• **Work instruction**
Consider the data that follows and state how many lines contain the string "staff", using the number alone.

[Opening Data to examine section]

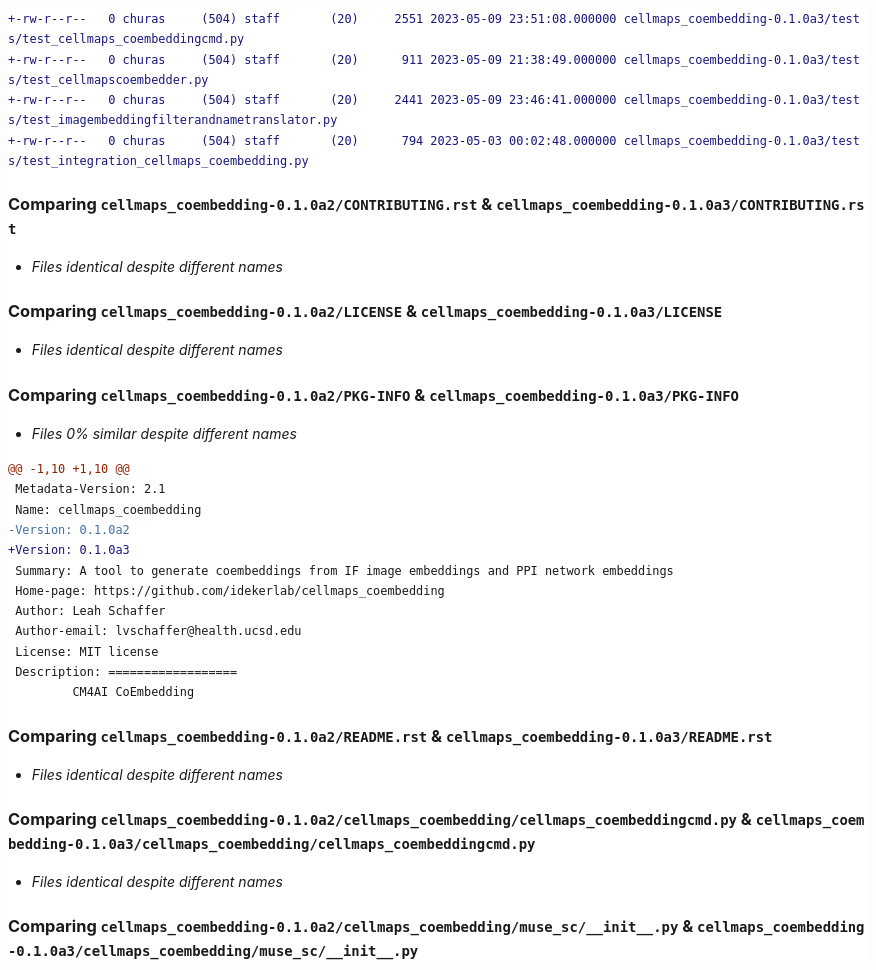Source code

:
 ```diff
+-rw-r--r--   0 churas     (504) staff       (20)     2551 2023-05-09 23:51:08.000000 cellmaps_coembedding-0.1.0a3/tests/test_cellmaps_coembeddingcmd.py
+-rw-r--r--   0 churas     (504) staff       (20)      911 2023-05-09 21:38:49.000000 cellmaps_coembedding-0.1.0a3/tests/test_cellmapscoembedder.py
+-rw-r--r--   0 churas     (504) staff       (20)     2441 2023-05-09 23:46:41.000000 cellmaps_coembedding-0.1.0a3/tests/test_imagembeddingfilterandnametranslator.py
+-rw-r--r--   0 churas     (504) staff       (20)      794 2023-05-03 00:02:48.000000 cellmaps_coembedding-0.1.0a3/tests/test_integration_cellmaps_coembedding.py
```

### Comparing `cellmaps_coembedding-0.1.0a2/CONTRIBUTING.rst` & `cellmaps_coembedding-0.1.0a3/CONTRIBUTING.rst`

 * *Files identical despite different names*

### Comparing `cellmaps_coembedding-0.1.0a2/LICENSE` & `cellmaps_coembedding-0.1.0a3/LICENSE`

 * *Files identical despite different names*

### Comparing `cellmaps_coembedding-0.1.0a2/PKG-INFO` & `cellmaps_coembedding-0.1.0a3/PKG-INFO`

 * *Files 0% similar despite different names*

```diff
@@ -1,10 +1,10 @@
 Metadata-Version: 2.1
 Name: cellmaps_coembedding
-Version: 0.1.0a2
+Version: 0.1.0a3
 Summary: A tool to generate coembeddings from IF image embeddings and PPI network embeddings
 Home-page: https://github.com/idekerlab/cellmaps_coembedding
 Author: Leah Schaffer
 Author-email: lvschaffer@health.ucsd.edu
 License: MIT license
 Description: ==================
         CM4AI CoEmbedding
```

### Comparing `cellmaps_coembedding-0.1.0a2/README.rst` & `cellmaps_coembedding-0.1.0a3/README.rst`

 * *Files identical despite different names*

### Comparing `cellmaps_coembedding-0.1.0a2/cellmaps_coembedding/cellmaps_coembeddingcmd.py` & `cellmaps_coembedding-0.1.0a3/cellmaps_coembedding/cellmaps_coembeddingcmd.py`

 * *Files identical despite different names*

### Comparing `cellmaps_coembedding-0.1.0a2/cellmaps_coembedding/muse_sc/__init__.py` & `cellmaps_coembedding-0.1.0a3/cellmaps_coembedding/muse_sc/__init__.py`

[Closing Data to examine section]

• **Answer to this problem**
4